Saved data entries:
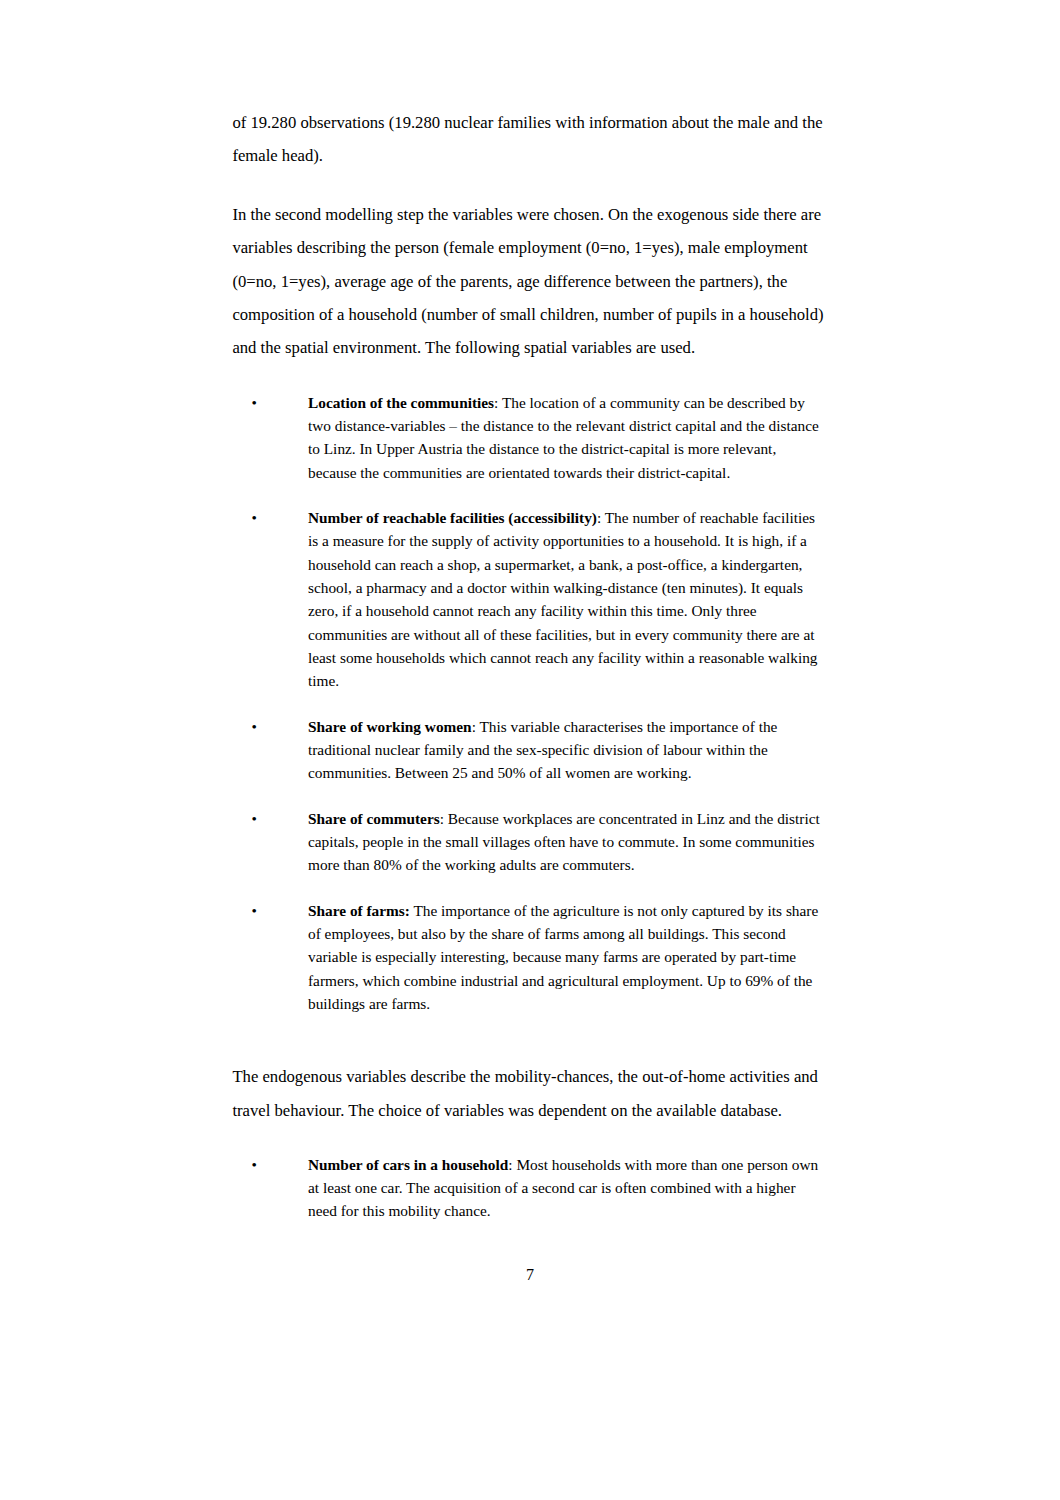of 19.280 observations (19.280 nuclear families with information about the male and the female head).
In the second modelling step the variables were chosen. On the exogenous side there are variables describing the person (female employment (0=no, 1=yes), male employment (0=no, 1=yes), average age of the parents, age difference between the partners), the composition of a household (number of small children, number of pupils in a household) and the spatial environment. The following spatial variables are used.
Location of the communities: The location of a community can be described by two distance-variables – the distance to the relevant district capital and the distance to Linz. In Upper Austria the distance to the district-capital is more relevant, because the communities are orientated towards their district-capital.
Number of reachable facilities (accessibility): The number of reachable facilities is a measure for the supply of activity opportunities to a household. It is high, if a household can reach a shop, a supermarket, a bank, a post-office, a kindergarten, school, a pharmacy and a doctor within walking-distance (ten minutes). It equals zero, if a household cannot reach any facility within this time. Only three communities are without all of these facilities, but in every community there are at least some households which cannot reach any facility within a reasonable walking time.
Share of working women: This variable characterises the importance of the traditional nuclear family and the sex-specific division of labour within the communities. Between 25 and 50% of all women are working.
Share of commuters: Because workplaces are concentrated in Linz and the district capitals, people in the small villages often have to commute. In some communities more than 80% of the working adults are commuters.
Share of farms: The importance of the agriculture is not only captured by its share of employees, but also by the share of farms among all buildings. This second variable is especially interesting, because many farms are operated by part-time farmers, which combine industrial and agricultural employment. Up to 69% of the buildings are farms.
The endogenous variables describe the mobility-chances, the out-of-home activities and travel behaviour. The choice of variables was dependent on the available database.
Number of cars in a household: Most households with more than one person own at least one car. The acquisition of a second car is often combined with a higher need for this mobility chance.
7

What needs to be done: Write out again, exactly as they appear above, the lines from the one containing "The endogenous variables" to the final line, and only those.

Task output:
The endogenous variables describe the mobility-chances, the out-of-home activities and travel behaviour. The choice of variables was dependent on the available database.
Number of cars in a household: Most households with more than one person own at least one car. The acquisition of a second car is often combined with a higher need for this mobility chance.
7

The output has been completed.